Someone asked how I publish this daily content. Here's my behind-the-scenes answer.

I found myself recently explaining the technical details of how I publish The Daily Commit (that’s the name of this mailing list you’re reading now, for those who stumbled upon this in the archives or social media). I then decided to share here, as I apply many DevOps principles, and use quite a bit of automation, but also quite a lot of systemetized manual labor.

First, the goals my setup aims to achieve:

  1. Facilitate the writing and sending of daily emails to subscribers.
  2. Automatically post the content to my @jhall_io twitter account, my LinkedIn profile, and possibly other social media in the future.
  3. Keep an online archive of all posts, for future reference, and perhaps one day to drive SEO traffic to the page.
  4. Minimize the number of tools I must manage, and the amount of daily toil required to do the above steps.
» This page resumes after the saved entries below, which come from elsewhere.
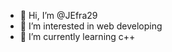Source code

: - 👋 Hi, I’m @JEfra29
- 👀 I’m interested in web developing
- 🌱 I’m currently learning c++

<!---
JEfra29/JEfra29 is a ✨ special ✨ repository because its `README.md` (this file) appears on your GitHub profile.
You can click the Preview link to take a look at your changes.
--->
So with those goals in mind, my basic approach (which I’ve borrowed from others smarter than myself) is to treat my daily list as blog posts on my web site. This limits the number of tools required, as there’s no need to add a new writing platform. It also automatically provides the online archive I want.

All popular blogging software supports the ability to generate an RSS feed of your blog posts, and this is precisely what I’ve done with Hugo. Drip (as well as most other popular email managing software) can read an RSS feed, and automatically turn new posts into emails.

With just a little bit of glue, provided by Zapier, I’m able to easily turn that RSS feed into automated posts to Twitter and LinkedIn, and I could easily expand to other social platforms or content syndication sites (as long as they support RSS or have a Zapier integration) if/when I so desire.

With this in place, my daily routine looks something like this:

  1. Create a branch in my web site’s git repository.
  2. Run a script that copies my daily email template to a new file, and sets the date.
  3. Write my content. Optionally set a banner image (used when posted to social media), description, tags.
  4. Commit the changes and push to GitLab, where my site’s source is hosted.
  5. The branch is automatecally run through some automated CI tests, which ensure the site generates valid HTML, there are no broken links, etc.
  6. After reviewing my own merge request, I merge.

The entire process can take as little as 5 minutes per day. If I’m on a roll, I’ll bang out 3 or 4 days worth of content in one sitting in 20 minutes or so.

From there, the rest is automated:

  • Every morning, an automated GitLab-CI job runs to publish that morning’s version of the site (any future-dated posts are otherwise ignored). This allows me to schedule batches of daily email content all at once.
  • Within minutes, Zapier will notice the new item in the RSS feed, and post to Twitter and LinkedIn.
  • Every day at a schedule time Drip checks for new content, and creates the daily email from that.